◆ Text shown:
= = = =

Can one thing be the root cause of so much destruction? From destroying employer plans to killing new jobs, Obamacare gets a lot of credit. (For your edification, a few of my favorite naysayers: On Main St., Obamacare hurts hiring: Staffing CEO – CNBC, Obamacare killing traditional employer insurance – Forbes)
Yet the pathway from cause to effect is not nearly as clear and simple. It’s not like pushing one domino and watching the rest fall. Even the relatively straightforward argument that
Obamacare is increasing everyone’s health insurance costs – even this argument has flaws.
Before 2014 and health reform, health insurance rate increases have come from:
- More demand for high-technology treatments
- Blockbuster drugs
- Increasing costs for hospital care
- More services used per person covered
- More people covered
- Rising prices for specialists’ care
And myriad other factors. All of these factors are, to some extent, still in play in 2013 and 2014.
Health reform does deserve some credit for boosting health insurance costs. Indeed, some states are having sticker shock. Oklahoma’s insurance commissioner reported recently that his state will have rate increases of 100 percent.

= = = =

◆ Records supplied:
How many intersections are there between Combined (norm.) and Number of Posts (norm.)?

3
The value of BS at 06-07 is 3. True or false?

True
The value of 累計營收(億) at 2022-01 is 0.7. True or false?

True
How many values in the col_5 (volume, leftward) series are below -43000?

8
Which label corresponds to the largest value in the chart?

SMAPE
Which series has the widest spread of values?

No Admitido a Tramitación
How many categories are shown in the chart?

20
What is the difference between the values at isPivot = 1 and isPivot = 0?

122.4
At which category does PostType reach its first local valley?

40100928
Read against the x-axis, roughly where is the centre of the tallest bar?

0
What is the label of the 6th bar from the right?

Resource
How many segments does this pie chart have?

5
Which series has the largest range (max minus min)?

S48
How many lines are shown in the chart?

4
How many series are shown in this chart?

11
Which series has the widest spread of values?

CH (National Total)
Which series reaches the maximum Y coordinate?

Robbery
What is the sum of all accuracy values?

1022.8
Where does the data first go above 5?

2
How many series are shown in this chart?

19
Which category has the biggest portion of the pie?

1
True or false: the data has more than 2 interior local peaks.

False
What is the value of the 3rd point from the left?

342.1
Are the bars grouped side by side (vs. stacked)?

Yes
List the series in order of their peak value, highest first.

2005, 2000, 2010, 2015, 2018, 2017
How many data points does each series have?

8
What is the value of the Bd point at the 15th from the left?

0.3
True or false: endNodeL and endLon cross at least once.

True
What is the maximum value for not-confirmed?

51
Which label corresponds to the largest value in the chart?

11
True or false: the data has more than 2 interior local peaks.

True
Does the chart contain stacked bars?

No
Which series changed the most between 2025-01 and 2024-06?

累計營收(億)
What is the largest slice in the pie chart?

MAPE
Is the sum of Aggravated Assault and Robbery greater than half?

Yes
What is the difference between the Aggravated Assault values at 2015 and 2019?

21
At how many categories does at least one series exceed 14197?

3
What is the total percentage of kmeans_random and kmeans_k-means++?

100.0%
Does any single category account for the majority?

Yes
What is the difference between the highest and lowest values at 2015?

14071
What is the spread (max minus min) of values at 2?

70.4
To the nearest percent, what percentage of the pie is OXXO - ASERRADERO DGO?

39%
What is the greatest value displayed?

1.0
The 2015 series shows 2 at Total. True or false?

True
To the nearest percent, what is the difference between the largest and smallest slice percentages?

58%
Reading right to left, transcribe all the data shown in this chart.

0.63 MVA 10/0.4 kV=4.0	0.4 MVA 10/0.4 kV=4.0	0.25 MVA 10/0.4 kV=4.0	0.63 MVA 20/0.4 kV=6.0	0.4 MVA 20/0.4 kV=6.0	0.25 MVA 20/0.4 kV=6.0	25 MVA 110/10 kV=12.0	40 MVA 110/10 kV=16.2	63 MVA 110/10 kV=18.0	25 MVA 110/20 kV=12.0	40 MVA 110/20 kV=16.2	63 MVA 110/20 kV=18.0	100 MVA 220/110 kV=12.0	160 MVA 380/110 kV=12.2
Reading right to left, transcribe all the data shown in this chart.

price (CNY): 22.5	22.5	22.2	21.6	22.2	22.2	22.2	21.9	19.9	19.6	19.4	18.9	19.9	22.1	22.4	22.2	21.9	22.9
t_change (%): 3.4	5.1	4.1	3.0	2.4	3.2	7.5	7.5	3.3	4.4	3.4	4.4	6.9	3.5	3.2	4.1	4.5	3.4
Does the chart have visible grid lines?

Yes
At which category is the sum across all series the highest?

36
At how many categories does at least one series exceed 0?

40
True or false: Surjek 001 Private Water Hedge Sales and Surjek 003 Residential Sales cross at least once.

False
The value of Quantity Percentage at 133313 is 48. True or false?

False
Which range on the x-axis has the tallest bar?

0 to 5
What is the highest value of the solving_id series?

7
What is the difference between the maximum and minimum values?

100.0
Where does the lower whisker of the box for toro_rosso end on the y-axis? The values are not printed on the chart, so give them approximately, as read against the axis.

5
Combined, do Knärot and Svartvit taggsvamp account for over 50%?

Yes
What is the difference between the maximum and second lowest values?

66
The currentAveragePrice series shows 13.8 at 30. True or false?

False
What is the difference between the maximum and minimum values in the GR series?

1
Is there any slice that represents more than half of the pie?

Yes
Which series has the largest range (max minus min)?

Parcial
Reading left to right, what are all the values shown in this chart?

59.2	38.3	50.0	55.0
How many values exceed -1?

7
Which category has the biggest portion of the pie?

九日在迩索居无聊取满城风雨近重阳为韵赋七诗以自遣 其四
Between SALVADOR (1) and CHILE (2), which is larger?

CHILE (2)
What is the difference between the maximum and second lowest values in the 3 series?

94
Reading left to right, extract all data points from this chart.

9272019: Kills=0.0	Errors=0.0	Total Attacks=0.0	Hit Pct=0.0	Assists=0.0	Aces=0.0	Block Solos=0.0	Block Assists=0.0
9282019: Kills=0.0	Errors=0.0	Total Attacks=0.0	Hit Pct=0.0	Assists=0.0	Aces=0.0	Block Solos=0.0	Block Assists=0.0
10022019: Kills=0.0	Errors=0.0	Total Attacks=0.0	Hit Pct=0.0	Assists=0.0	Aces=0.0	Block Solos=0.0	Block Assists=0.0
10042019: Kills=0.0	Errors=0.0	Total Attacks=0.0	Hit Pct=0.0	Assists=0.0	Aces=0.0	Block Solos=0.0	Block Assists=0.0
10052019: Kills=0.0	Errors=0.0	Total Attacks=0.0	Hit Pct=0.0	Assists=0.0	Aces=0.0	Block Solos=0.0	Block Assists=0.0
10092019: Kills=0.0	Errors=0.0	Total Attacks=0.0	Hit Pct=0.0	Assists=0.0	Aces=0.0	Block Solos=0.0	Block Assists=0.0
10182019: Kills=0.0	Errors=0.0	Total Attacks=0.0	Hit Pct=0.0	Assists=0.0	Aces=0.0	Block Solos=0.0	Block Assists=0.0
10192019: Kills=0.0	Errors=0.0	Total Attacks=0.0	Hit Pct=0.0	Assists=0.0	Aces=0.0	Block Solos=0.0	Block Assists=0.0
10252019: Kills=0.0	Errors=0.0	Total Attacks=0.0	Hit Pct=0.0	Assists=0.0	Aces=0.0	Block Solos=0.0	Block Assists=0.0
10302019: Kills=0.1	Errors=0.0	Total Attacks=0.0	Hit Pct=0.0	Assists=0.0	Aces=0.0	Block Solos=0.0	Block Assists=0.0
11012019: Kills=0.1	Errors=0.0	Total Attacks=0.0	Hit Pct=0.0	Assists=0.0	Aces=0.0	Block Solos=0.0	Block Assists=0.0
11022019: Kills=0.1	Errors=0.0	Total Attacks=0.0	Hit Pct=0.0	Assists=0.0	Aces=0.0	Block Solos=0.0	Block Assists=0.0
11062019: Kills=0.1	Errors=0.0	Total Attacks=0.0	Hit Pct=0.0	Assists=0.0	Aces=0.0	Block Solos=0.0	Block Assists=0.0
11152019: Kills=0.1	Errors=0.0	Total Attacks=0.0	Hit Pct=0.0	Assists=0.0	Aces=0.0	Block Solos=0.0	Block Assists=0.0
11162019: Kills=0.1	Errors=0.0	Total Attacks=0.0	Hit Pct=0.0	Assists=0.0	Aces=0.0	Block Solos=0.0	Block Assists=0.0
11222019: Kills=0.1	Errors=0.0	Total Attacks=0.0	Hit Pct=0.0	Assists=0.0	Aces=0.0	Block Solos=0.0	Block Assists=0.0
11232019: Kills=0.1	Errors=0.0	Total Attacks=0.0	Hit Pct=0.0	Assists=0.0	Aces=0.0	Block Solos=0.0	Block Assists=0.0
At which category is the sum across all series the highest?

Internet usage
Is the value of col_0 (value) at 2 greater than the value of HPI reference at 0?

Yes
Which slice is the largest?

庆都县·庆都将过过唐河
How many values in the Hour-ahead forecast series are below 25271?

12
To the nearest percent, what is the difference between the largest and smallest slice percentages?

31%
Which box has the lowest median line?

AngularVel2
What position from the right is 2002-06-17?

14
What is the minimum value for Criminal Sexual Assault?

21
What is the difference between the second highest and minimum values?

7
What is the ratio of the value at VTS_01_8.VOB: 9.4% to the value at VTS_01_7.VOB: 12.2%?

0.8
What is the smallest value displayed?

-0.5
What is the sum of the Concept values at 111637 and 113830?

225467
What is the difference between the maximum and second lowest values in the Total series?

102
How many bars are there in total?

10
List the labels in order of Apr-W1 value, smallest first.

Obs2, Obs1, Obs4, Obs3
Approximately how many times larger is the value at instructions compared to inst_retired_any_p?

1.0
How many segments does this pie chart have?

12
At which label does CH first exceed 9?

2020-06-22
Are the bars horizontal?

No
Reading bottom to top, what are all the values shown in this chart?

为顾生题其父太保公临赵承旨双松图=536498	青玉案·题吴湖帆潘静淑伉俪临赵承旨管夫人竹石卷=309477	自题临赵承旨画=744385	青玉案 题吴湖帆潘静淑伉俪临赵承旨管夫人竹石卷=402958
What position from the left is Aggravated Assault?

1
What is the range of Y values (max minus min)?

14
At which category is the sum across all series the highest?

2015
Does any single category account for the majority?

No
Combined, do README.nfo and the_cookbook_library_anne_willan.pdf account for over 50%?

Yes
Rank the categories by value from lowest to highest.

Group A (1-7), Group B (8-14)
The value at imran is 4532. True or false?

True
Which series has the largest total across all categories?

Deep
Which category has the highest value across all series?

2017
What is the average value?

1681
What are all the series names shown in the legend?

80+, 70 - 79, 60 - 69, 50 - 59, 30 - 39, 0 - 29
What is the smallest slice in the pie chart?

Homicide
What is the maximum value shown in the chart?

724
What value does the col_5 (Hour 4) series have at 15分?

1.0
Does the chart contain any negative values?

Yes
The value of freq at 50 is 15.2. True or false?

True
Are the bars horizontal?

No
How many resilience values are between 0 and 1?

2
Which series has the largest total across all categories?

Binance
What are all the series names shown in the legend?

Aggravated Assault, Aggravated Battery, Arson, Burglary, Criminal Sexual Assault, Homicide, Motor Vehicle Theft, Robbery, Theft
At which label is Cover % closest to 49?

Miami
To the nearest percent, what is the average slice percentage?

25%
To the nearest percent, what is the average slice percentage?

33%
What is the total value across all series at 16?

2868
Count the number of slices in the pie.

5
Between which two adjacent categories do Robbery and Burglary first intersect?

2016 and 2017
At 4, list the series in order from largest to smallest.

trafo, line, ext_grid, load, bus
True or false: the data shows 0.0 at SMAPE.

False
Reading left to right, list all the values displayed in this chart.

= = = =

◆ Directions for this task:
According to the text on Obamacare, what rate increase did Oklahoma's insurance commissioner report for his state?

◆ Task response:
Rate increases of 100 percent.